A Swedish-Iraqi national has been charged with gathering information on members of Iran’s Ahvazi Arab exile community and sharing it with security forces. Ahvazi have long had a difficult relationship with Tehran.
Swedish authorities charged a man on Wednesday with spying on Iran’s behalf for several years.
The man, a 46-year-old Swedish-Iraqi national, is suspected of gathering information on members of the Ahvazi Arab exile community for a four-year period between April 2015 and February 2019 when he was arrested.
The Ahvazi are an Arab ethnic minority living in the southwest Iranian province of Khusestan. The minority group faces discrimination and persecution by authorities there, according to Amnesty International.

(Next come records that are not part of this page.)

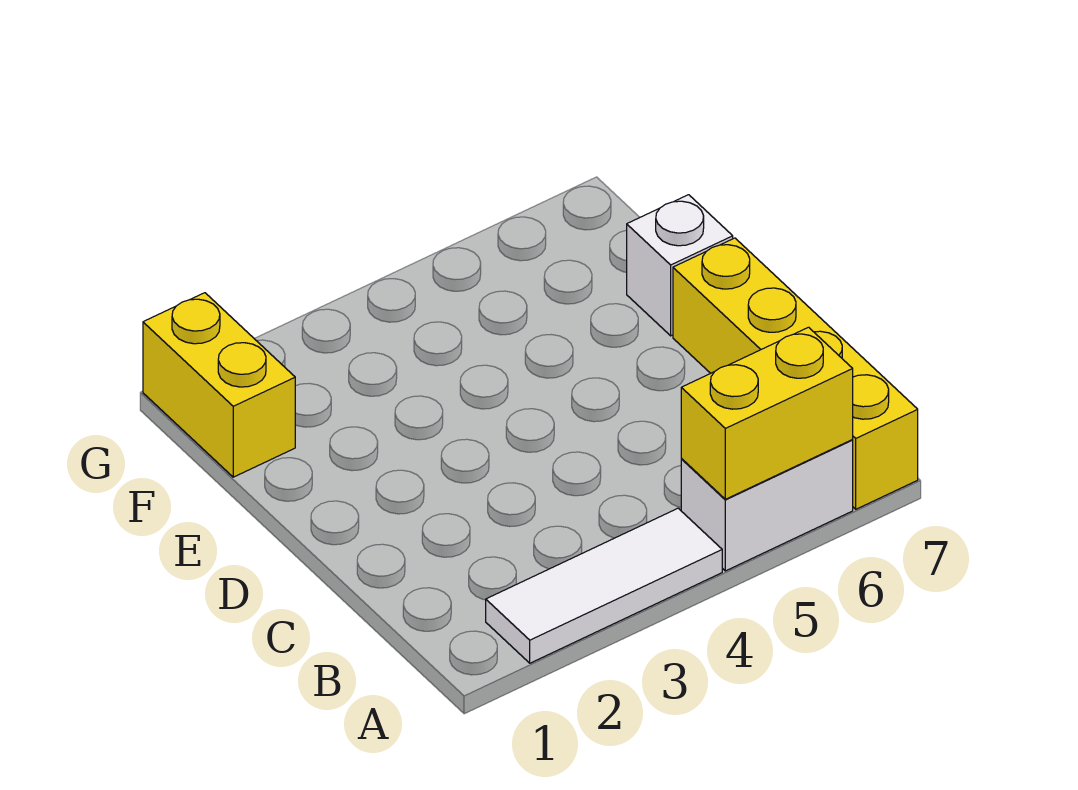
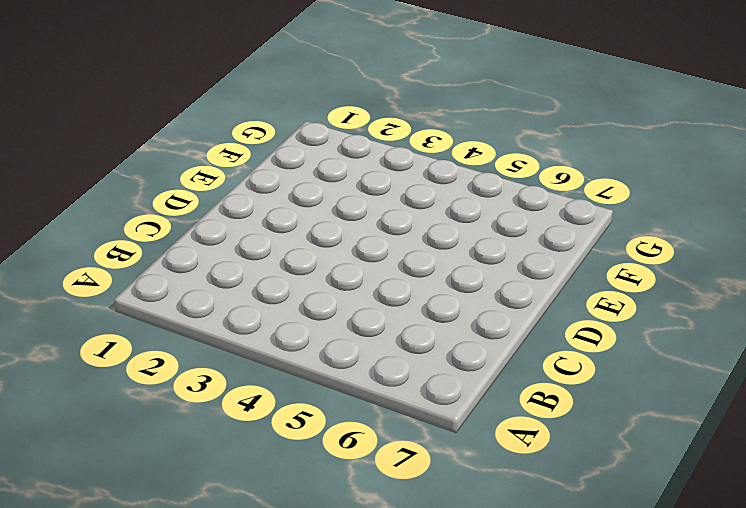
none -> white tile A2:A4 level 1
none -> white brick A5:A6 level 1

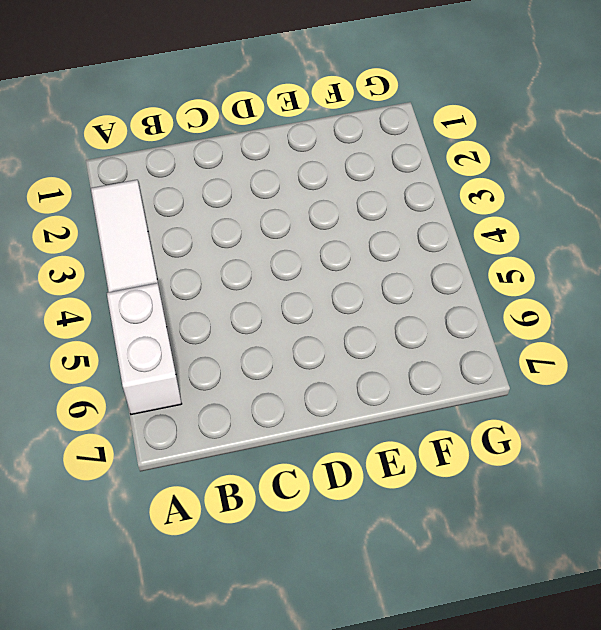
none -> yellow brick A7:D7 level 1
none -> white brick E7 level 1

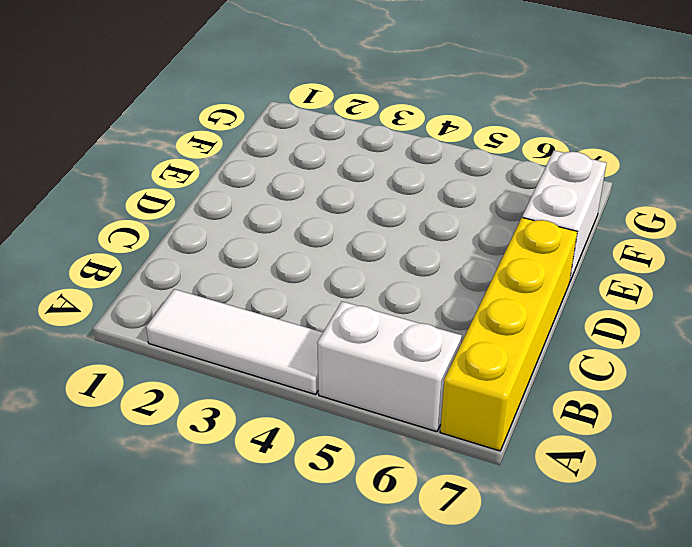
white brick E7:F7 level 1 -> white brick E7 level 1
none -> yellow brick F1:G1 level 1
none -> yellow brick A5:A6 level 2

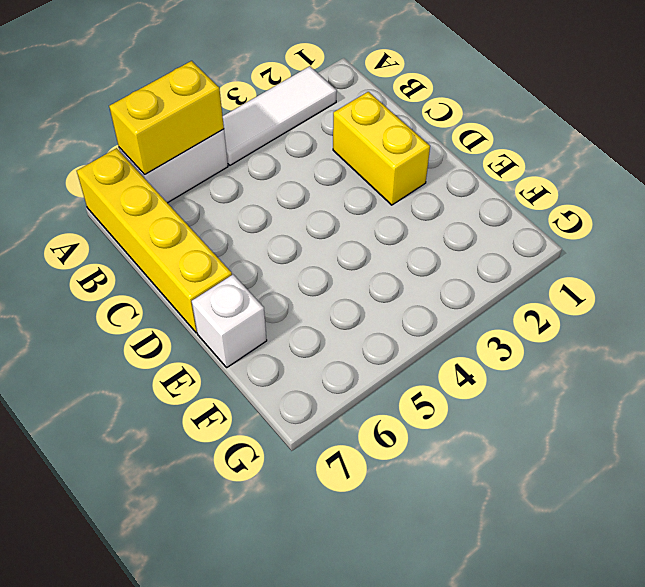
yellow brick C2:D2 level 1 -> yellow brick F1:G1 level 1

Figures for the number of Ahvazi living in Sweden are not available.
The man was charged with collecting personal information “under cover of representing an Arabic evening paper, having photographed and filmed Ahvazi conference delegates and demonstration participants in Belgium, the Netherlands and Sweden,” prosecutor Hans-Jorgen Hanstrom said in a statement.
Information gathering activities the man conducted included infiltrating online forums where he found phone numbers and addresses, taking photos of license plates, and gleaning internet log-in details of members of the Ahvazi community.
He allegedly compiled this information and shared it with Iranian security forces in Tehran or online, said the Swedish prosecutor.
The suspect, who has been in pre-trial detention since March 1, has denied the charges.
Unrest in the Iranian province of Khusestan goes back at least 100 years, when a local leader rebelled against Reza Shah Pahlavi’s rule.
The Ahvaz National Resistance, an Iranian ethnic Arab movement for the secession of oil-rich Khusestan from Iran, claimed responsibility for an attack in the region’s capital Ahvaz that killed 25, leading Iran to arrest hundreds of Ahvazi Arabs.
In January of this year, the EU froze the assets of an Iranian intelligence unit after the Netherlands accused Iran of two killings there, and joined France and Denmark in alleging that Tehran plotted other attacks across Europe.